(Items from a data source)
::::::::

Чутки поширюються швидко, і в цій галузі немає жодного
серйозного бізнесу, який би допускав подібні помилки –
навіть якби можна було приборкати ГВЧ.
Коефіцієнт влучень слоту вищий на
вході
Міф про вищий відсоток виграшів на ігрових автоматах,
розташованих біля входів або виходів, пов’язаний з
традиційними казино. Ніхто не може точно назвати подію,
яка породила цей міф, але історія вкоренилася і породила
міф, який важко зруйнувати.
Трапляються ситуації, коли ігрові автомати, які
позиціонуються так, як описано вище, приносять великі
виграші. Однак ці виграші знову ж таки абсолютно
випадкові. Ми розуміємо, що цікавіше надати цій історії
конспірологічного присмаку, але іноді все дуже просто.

::::::::

*WHAT YOU SHOULD DO*: Scan the data above for the string "який" and copy each line where it appears.

*RESPONSE TO THIS EXERCISE*:
серйозного бізнесу, який би допускав подібні помилки –
міф, який важко зруйнувати.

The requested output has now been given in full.